Kepaya dan Keindahan Alam: Puisi mengaitkan keberadaan pandan dan kepaya sebagai gambaran bahwa keindahan alam juga turut berkontribusi dalam menciptakan keindahan dan keunikan. Keterkaitan antara alam dan seni tari menjadi satu kesatuan yang saling melengkapi.
Hubungan Antara Tari dan Kehidupan: Di penutup, penyair menyatakan bahwa tanpa kepaya dan bedaya, kehidupan tidak akan sama. Ini menyoroti pentingnya seni tari dan keindahan alam dalam menciptakan keseimbangan dan keunikan dalam kehidupan manusia.

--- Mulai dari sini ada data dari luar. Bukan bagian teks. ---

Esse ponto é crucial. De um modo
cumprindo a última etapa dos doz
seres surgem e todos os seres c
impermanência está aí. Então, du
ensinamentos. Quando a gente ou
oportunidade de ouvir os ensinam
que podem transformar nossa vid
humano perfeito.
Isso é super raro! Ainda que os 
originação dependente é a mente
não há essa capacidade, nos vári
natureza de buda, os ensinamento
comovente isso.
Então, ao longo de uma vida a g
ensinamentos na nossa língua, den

Puisi "Bedaya" merupakan sebuah pengamatan indah tentang kekuatan dan pesona seni tari, terutama bedaya. Melalui kata-kata yang berwarna, penyair berhasil merangkai gambaran tentang keindahan gerakan, pesona penari, dan hubungan erat antara seni tari dengan jiwa dan hati manusia. Puisi ini memotret tarian tradisional sebagai ekspresi budaya yang mampu merangkul dan mempesona hati yang melibatinya.
Puisi: Bedaya
Karya: A. Damhoeri
Biodata A. Damhoeri:
- A. Damhoeri (atau Ahmad Damhoeri) lahir di Batu Payung, Payakumbuh, Sumatra Barat, pada tanggal 31 Agustus 1915.
- A. Damhoeri meninggal dunia di Jorong Lurah Bukik, Lima Puluh Kota, Sumatra Barat, pada tanggal 6 Oktober 2000 (pada usia 85 tahun).